Moderator: Bruce Gourley
A second challenge of racial reconciliation was revealed at a May gathering of U.S. peace and justice leaders at Duke Divinity School. The hottest issue that emerged was not black-white but immigration and the black-brown divide. One black pastor's honest admission—"My people don't view immigration raids as our issue"—opened a candid and fresh conversation that led to redefinitions about who "our people" are. Since May this pastor has helped ignite a new interracial, grassroots coalition addressing immigration issues in Houston.
These first two challenges both point to the unfinished business of the civil rights movement: moving from integration to koinonia. Sharing spaces of everyday interracial life and mission together in local places is the deeper, more beautiful and transformational vision whose absence continues to impoverish us. Nowhere is this absence seen more vividly than in the segregated Sabbath of a church which has accepted ecclesial racialization as inevitable, coming somehow to believe that we can experience God's new creation without experiencing one another's company as brothers and sisters. We still don't desire one another's company in the intimate mutuality of worshiping together weekly, reading the Bible and praying together, eating together, and ministering at the margins together as allies for the sake of the gospel.
In this respect, the hope I am holding onto for Obama's leadership is the depth and candor of his Philadelphia speech on race and the fact that his most fundamental racial identity seems to be his being biracial. He represents a new generation of children of interracial families who have experienced the rich gifts and real challenges of finding intimacy across the divide, who refuse to choose between the cultures of their two parents. They want the best of both, see the flaws of self-sufficiency, and are willing to lose some friends along the way for the sake of their desire for something better than the old categories of who "my people" are.
To finally have a person like Obama as president, neither black nor white, may point us to what it looks like to embrace the harder, deeper work of mutuality and koinonia which is the church's unfinished business. Our communities and congregations need to look more like him.
—Chris Rice, codirector of the Center for Reconciliation at Duke Divinity School in Durham, North Carolina.
Stephen Fox wrote:http://www.se.newbaptistcovenant.org/index.php?option=com_content&task=view&id=18&Itemid=40
I hope most of the Breakout leaders as they focus on going forward will bring with them the essay by Nell Irwin Painter on the Shoah and Southern History as part of their working Conversational Knowledge.
Neil Heath wrote:Who among us is going to Birmingham for the Jan 31st meeting? I don't have plans to go at this time, but I'm sure some of us will be there.
Neil
Big Daddy Weaver wrote:Too bad I have to drive to Norman. The DFW area would have been a better choice for a location. Not sure how much racial diversity can be hoped for at the Norman event...

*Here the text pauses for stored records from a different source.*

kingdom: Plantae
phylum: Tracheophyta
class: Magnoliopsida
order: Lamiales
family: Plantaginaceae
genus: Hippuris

Cathy wrote:Dallas lacks the leadership to pull off a NBC meeting right now. Two of the most visibly CBF churches are pastorless and one more quietly affiliated and a bedrock of conservative politics is about to be. That church has been detached from its moderate roots for sometime anyway...
Cathy wrote:BGCT execs can't plan and promote such a gathering for rather obvious reasons....
Dallas lacks the leadership to pull off a NBC meeting right now. Two of the most visibly CBF churches are pastorless and one more quietly affiliated and a bedrock of conservative politics is about to be. That church has been detached from its moderate roots for sometime anyway. BGCT execs can't plan and promote such a gathering for rather obvious reasons.
Ed Pettibone wrote:It has been suggested that a regional celebration be held in the Northeast in 2010,
But it seems that you are making the assumption that if this event had been scheduled for Dallas that only CBF and BGCT in Dallas would be putting on the show. I am of the opinion that ABC-USA of the South and some from the Central region as well as the 2 National Baptist organizations, the Progressive Baptist and others would be involved as they where in delivering the original celebration in Atlanta, a year ago this month
Well Ed I believe there is one ABC affiliated church in all of Dallas, Jerry's church. I spoke to the political realities in Dallas Baptist life and (in the case of the BGCT) Texas Baptist life. I appreciate the fact that it is desirable to have a broad group to sponsor and promote such an event. But Dallas is not the place. Many Dallasites will be at the celebration in Norman.
Mark wrote:Cathy wrote:Dallas lacks the leadership to pull off a NBC meeting right now. Two of the most visibly CBF churches are pastorless and one more quietly affiliated and a bedrock of conservative politics is about to be. That church has been detached from its moderate roots for sometime anyway...
Could you elaborate on that a bit? (May be more appropriate for a separate thread.) Wilshire, Park Cities, Royal Lane, and Cliff Temple are four that I've long known to be staunchly moderate / progressive Baptist churches in the Dallas area.
Cathy wrote:Two of the most visibly CBF churches are pastorless and one more quietly affiliated and a bedrock of conservative politics is about to be. That church has been detached from its moderate roots for sometime anyway....
Bruce Gourley wrote:I'm glad to hear Alabama Baptists are following up on the earlier Covenant meeting. I hope you will be attending, so you can give us a report!